On his head rested a golden crown, as thickly encrusted with jewels as his fingers.

He was Edward, King of England, and he was sitting in the hall of the man he regarded as

his greatest enemy: Godwine, the Earl of Wessex.

Godwine sat on Edward‘s left hand, booming with cheer and laughter where Edward sat

quiet and still. The earl was a large man, thickly muscled after almost forty-five years spent on

the battlefield, his begemmed hands, where they lifted his wine cup to his mouth, sinewy and

tanned, his eyes as watchful as Edward‘s, but without the judgement.

The reason for Godwine‘s cheer and Edward‘s bilious silence, as for the entire

tumultuous celebration, sat on Edward‘s right, her eyes downcast to her hands folded demurely

in her lap, her food sitting largely untouched on the platter before her.
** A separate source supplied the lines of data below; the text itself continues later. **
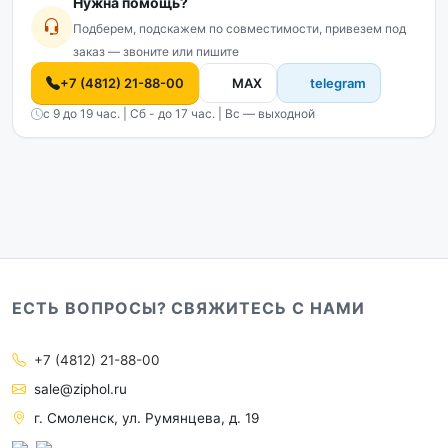
Нужна помощь?
Подберем, подскажем по совместимости, привезем под
заказ — звоните или пишите
+7 (4812) 21-88-00
MAX
telegram
с 9 до 19 час. | Сб - до 17 час. | Вс — выходной
ЕСТЬ ВОПРОСЫ? СВЯЖИТЕСЬ С НАМИ
+7 (4812) 21-88-00
sale@ziphol.ru
г. Смоленск, ул. Румянцева, д. 19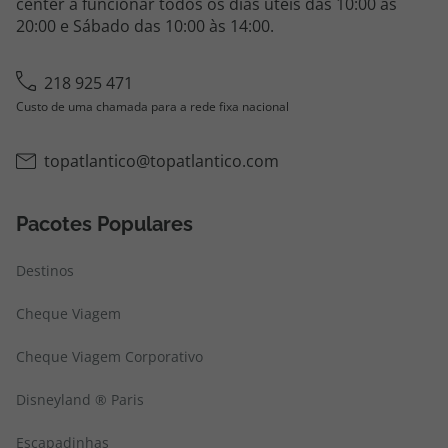
center a funcionar todos os dias úteis das 10:00 às
20:00 e Sábado das 10:00 às 14:00.
218 925 471
Custo de uma chamada para a rede fixa nacional
topatlantico@topatlantico.com
Pacotes Populares
Destinos
Cheque Viagem
Cheque Viagem Corporativo
Disneyland ® Paris
Escapadinhas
She was Eadyth, commonly called Caela, Godwine‘s cherished thirteen-year-old

daughter, and now Edward‘s wife and Queen of England.

The marriage had been a compromise, hateful to Edward, triumphant for Godwine. If

Edward married the earl‘s daughter, then Godwine would continue to support his throne. If

not…well then, Godwine would ensure that Edward spend the last half of his life in exile, much

as he had spent the first half (staying as far away from his murderous stepfather, King Cnut, as

possible). If Edward wanted to keep the throne then he needed Godwine‘s support, and

Godwine‘s support came only at the price of wedding his daughter.